I am also being made aware that every choice we make affects everyone; there is an enormous responsibility in every choice that we make.
I am back in the USA and have had nothing but positive experiences with people, including in NYC. When I was 21 I was not such a happy person and was struggling to make sense of life. In NYC then I encountered so much hostility and rudeness. At the time it never occurred to me that this was what I was attracting by my contraction to life.
michelle819 what you are saying is a great example of how we are living life. Many of us don’t want to take responsibility for our part in life and we blame life on other people or circumstances, rather than look at how we have made the choices that have consequences to them.
Thank you Julie a great sharing and one that we can all learn from, especially the importance of asking questions even when we are in pain, a simple prompt of asking how you needed to take the pain relief may have prompted a full explanation as we all have an equal responsibility in these things and when we blindly seek relief there are always consequences.
It is true that we are making choices all of the time and depending on how we make that choice will determine the outcome; either way negative or positive there is always something to learn.
It’s so supportive to realise we can empower ourselves with our choices, to trust our feelings and to even slow down something happening around us, such as in this medical situation, to ask more questions and express how we feel and what our needs are. I definitely feel more empowered now when I work with medical professionals, realising they too need my feedback, and that we can work together more harmoniously as a team with my input.
Our choices reflect the quality of energy we align to and in our willingness to embrace and surrender to truth and honor the love we are, our choices then follow to support this alignment and our opportunity to evolve.
The way we approach the healing process determines the way we experience it. Good to remind this, since it is a choice we ourselves make.
Thank you for sharing this great example of how when we choose irresponsibility we become a victim of how the situation then plays out but when we accept our part in whatever has unfolded we can then allow ourselves to be appropriately supported and thus transform the way we experience challenging circumstances and re-imprint them.
Great comment Helen by accepting our part in what ever has unfolded we can learn so much from it and as you say re-imprint so that we do not have to go through the same lesson again.
A great learning and reminder for us all that it is the choices we make that determine the outcome of every situation.
As I read this I couldn’t help but think how our lives would be so different from young if we were raised to know the power, the consequences and the responsibility we have for each and every choice we make.

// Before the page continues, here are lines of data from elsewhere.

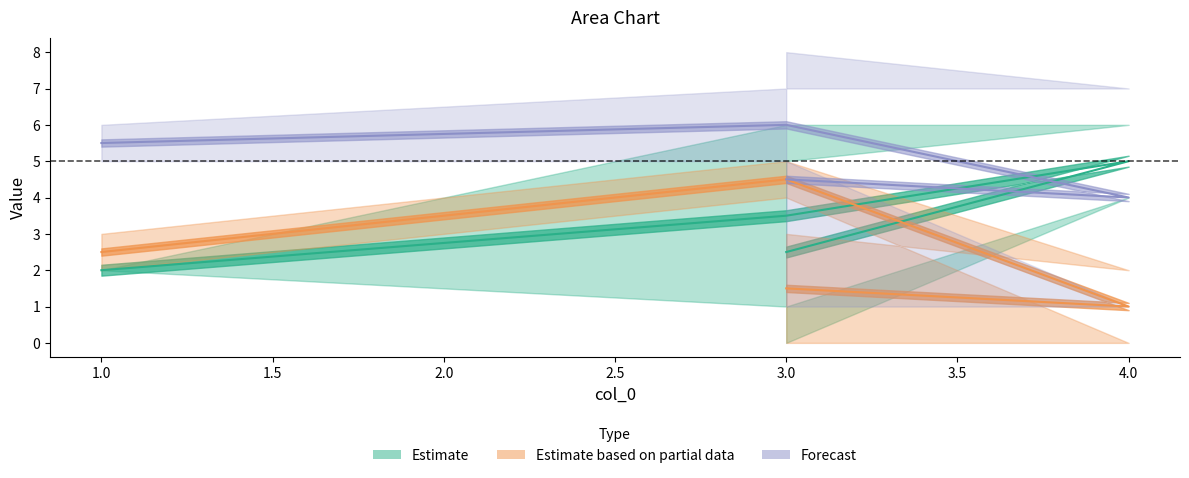

Reading left to right, list all the values displayed in this chart.

col_3: 5	4	6	2
col_6: 0	6	1	2
col_1: 3	2	4	2
col_2: 0	0	5	3
col_4: 1	1	7	6
col_5: 8	7	5	5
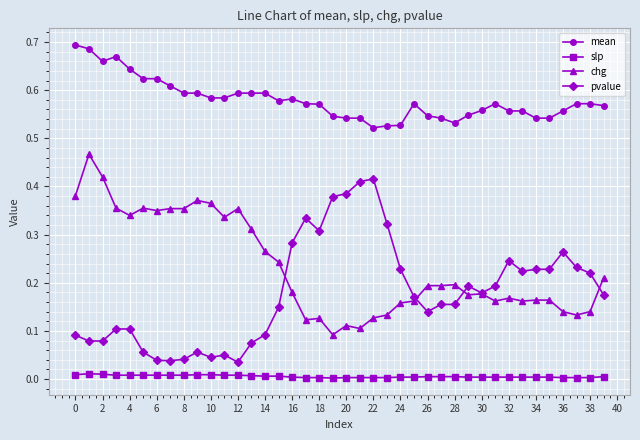

List the series in order of their peak value, lowest first.

slp, pvalue, chg, mean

For a start the ‘blame game’ would no longer exist as we would naturally be taking responsibility for these choices. Now that is one game the world would be so much better off without.

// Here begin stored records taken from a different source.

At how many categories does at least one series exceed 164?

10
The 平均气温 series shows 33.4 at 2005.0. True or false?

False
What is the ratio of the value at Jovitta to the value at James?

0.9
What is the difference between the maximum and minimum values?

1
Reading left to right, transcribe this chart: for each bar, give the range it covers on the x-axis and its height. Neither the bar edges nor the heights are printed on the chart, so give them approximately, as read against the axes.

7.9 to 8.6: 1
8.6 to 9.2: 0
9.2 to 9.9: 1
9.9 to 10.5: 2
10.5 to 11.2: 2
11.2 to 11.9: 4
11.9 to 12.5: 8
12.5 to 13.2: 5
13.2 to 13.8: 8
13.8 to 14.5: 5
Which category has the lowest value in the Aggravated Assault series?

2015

Yes it really exposes the nature of blaming others by calling it the ‘blame game’ and is one that we would certainly benefit from not playing!

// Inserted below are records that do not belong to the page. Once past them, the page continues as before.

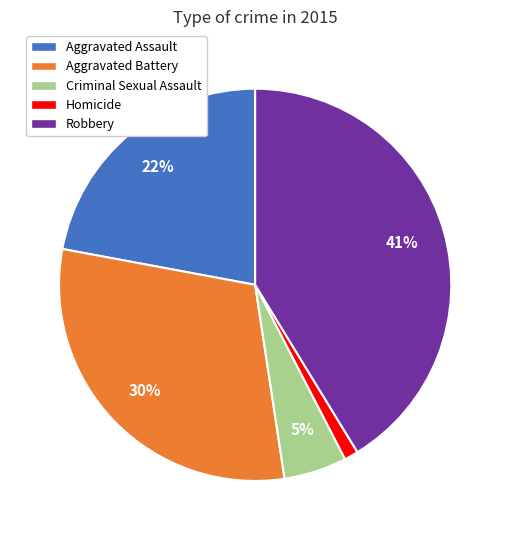

How many slices are in this pie chart?

5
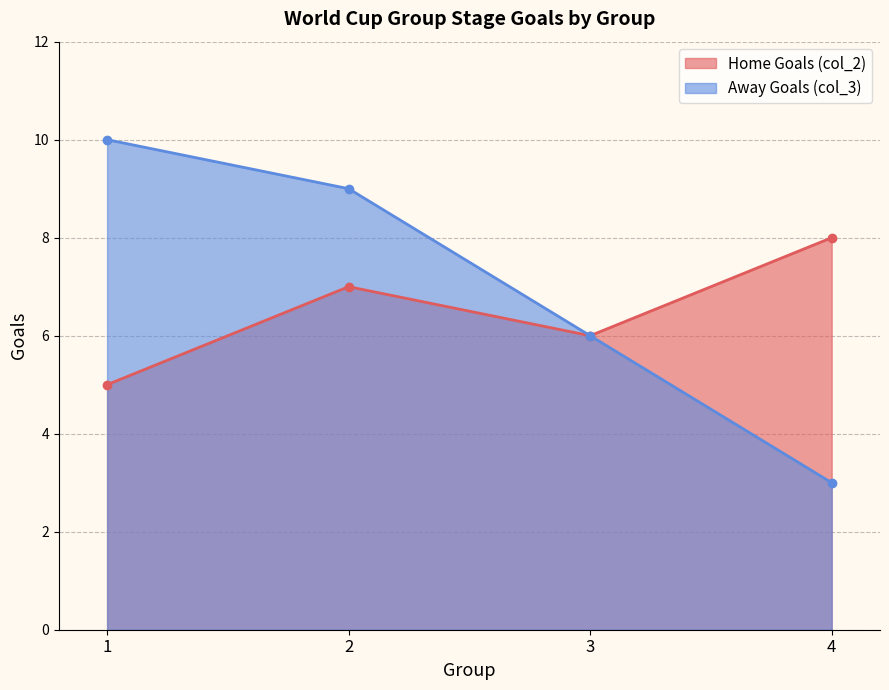

Does the chart have visible grid lines?

Yes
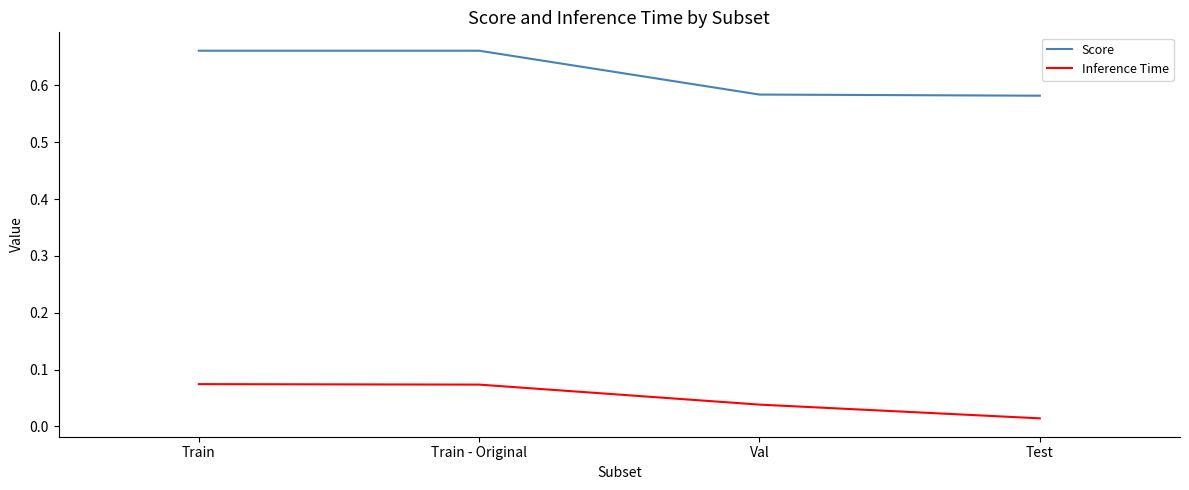

Rank the series at Train from lowest to highest value.

Inference Time, Score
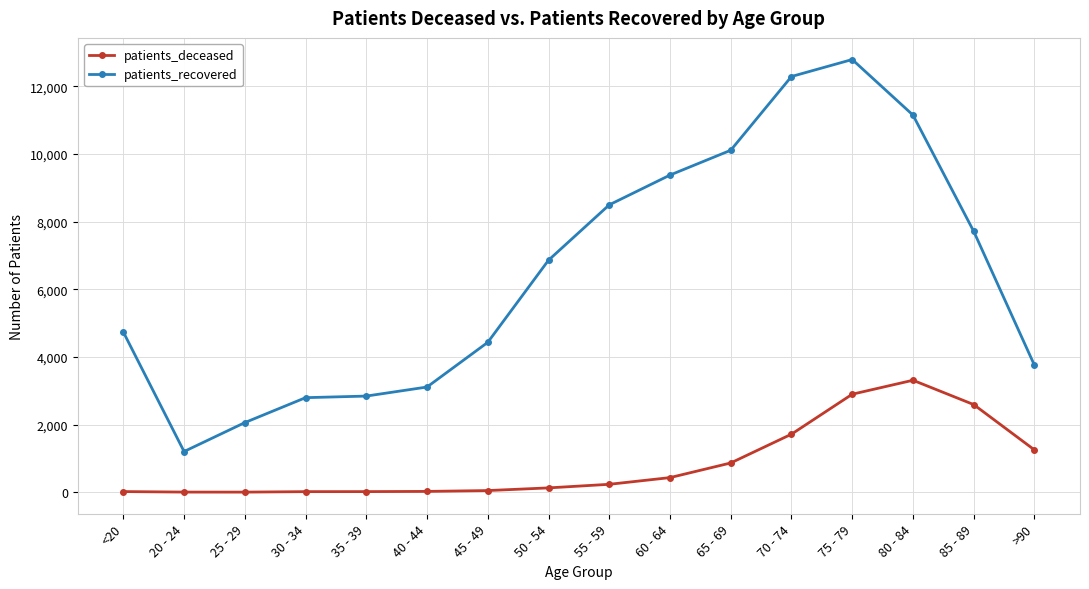

Count the number of data series in this chart.

2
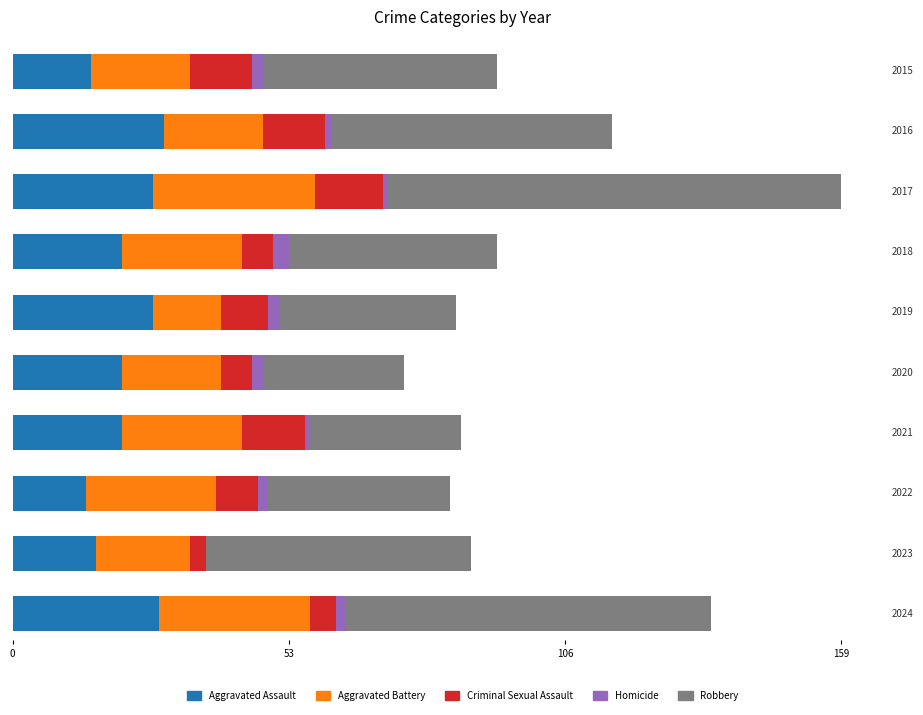

Reading right to left, transcribe all the data shown in this chart.

Aggravated Assault: 2024=28	2023=16	2022=14	2021=21	2020=21	2019=27	2018=21	2017=27	2016=29	2015=15
Aggravated Battery: 2024=29	2023=18	2022=25	2021=23	2020=19	2019=13	2018=23	2017=31	2016=19	2015=19
Criminal Sexual Assault: 2024=5	2023=3	2022=8	2021=12	2020=6	2019=9	2018=6	2017=13	2016=12	2015=12
Homicide: 2024=2	2023=0	2022=2	2021=1	2020=2	2019=2	2018=3	2017=1	2016=1	2015=2
Robbery: 2024=70	2023=51	2022=35	2021=29	2020=27	2019=34	2018=40	2017=87	2016=54	2015=45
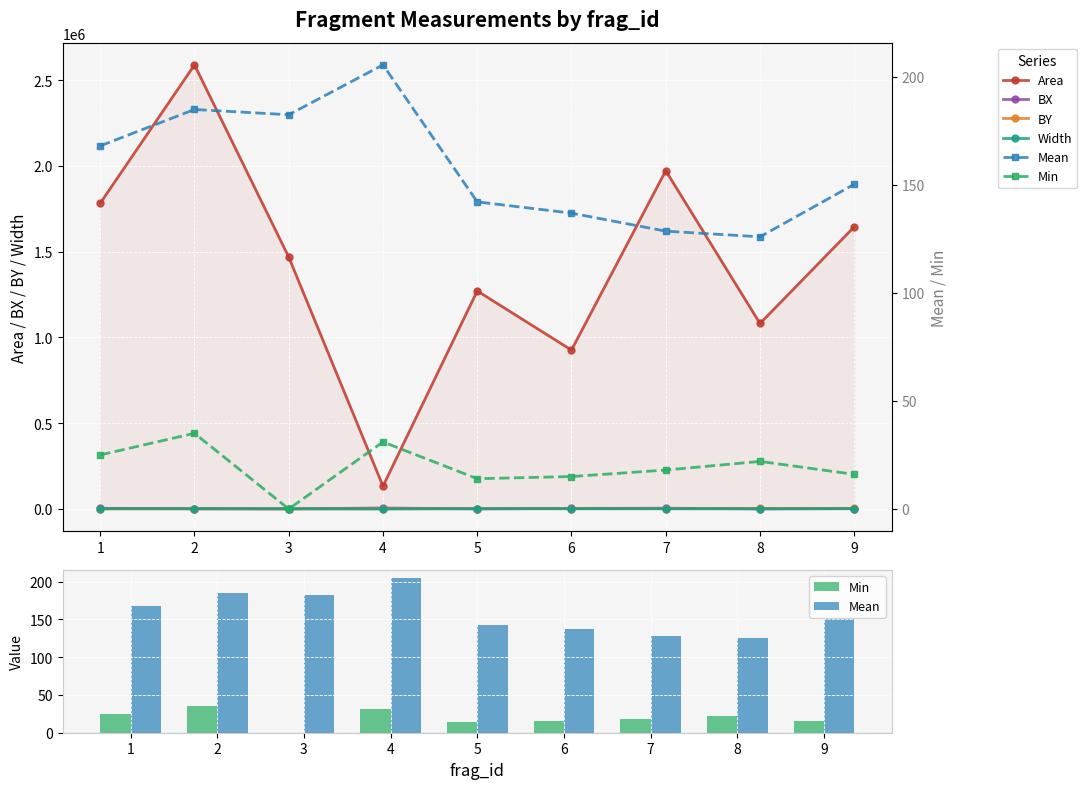

How many groups of bars are there?

9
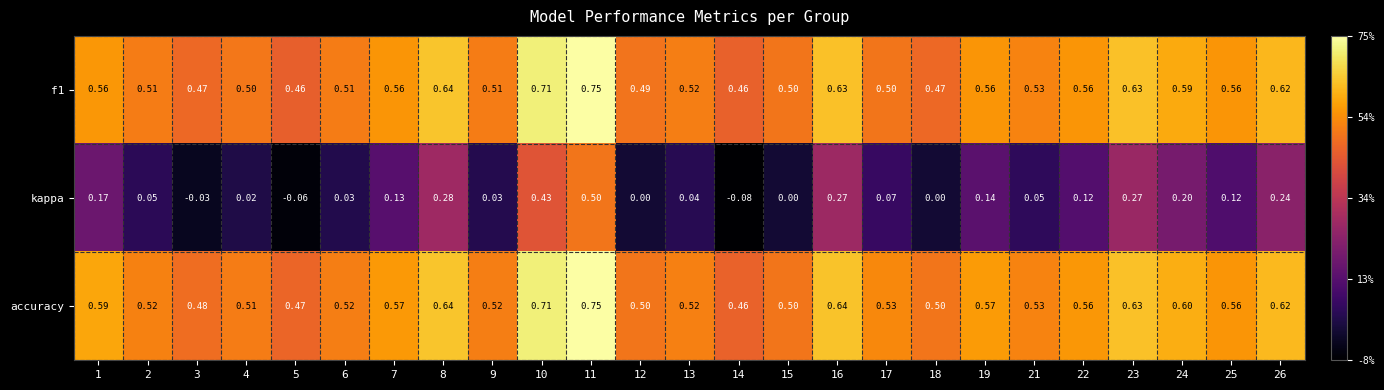

Is the value of f1 at 6 greater than the value of kappa at 13?

Yes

Making choices based on past experiences – it sounds like there’s no other way to make any sensible choice, but I can feel how I use it to ease off the level of awareness and responsibility that the moment calls for. This is huge. Thank you for sharing your insight, Julie.
I appreciate the honesty with yourself that you share here, recognising the impact of your part in the equation rather than just seeing it as random that there was a difference in how you reacted on different occasions or just blaming others for what happened.
How beautiful that you had the opportunity to re-imprint your experience and how much more loving and supportive it was for you the second time when you were honouring yourself.